* **Aim of the task**: Copy the data exactly.

━━━━━ Record set ━━━━━

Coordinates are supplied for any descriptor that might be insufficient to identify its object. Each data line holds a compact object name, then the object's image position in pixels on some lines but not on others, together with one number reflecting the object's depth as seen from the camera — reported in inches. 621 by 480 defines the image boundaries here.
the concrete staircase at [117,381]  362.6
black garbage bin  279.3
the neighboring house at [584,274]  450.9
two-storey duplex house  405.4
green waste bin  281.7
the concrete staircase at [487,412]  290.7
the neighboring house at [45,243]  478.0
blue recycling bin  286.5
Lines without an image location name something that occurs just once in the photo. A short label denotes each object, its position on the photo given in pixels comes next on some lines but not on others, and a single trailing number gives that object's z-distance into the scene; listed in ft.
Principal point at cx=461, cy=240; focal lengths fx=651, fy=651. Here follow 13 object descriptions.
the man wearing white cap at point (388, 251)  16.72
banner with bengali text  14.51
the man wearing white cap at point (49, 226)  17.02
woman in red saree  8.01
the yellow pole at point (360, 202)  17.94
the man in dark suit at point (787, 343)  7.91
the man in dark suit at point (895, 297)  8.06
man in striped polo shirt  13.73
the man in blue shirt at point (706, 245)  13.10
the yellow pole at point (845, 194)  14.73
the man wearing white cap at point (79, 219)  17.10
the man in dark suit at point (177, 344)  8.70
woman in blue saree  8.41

━━━━━

* **Reply to the exercise**:
Coordinates are supplied for any descriptor that might be insufficient to identify its object. Each data line holds a compact object name, then the object's image position in pixels on some lines but not on others, together with one number reflecting the object's depth as seen from the camera — reported in inches. 621 by 480 defines the image boundaries here.
the concrete staircase at [117,381]  362.6
black garbage bin  279.3
the neighboring house at [584,274]  450.9
two-storey duplex house  405.4
green waste bin  281.7
the concrete staircase at [487,412]  290.7
the neighboring house at [45,243]  478.0
blue recycling bin  286.5
Lines without an image location name something that occurs just once in the photo. A short label denotes each object, its position on the photo given in pixels comes next on some lines but not on others, and a single trailing number gives that object's z-distance into the scene; listed in ft.
Principal point at cx=461, cy=240; focal lengths fx=651, fy=651. Here follow 13 object descriptions.
the man wearing white cap at point (388, 251)  16.72
banner with bengali text  14.51
the man wearing white cap at point (49, 226)  17.02
woman in red saree  8.01
the yellow pole at point (360, 202)  17.94
the man in dark suit at point (787, 343)  7.91
the man in dark suit at point (895, 297)  8.06
man in striped polo shirt  13.73
the man in blue shirt at point (706, 245)  13.10
the yellow pole at point (845, 194)  14.73
the man wearing white cap at point (79, 219)  17.10
the man in dark suit at point (177, 344)  8.70
woman in blue saree  8.41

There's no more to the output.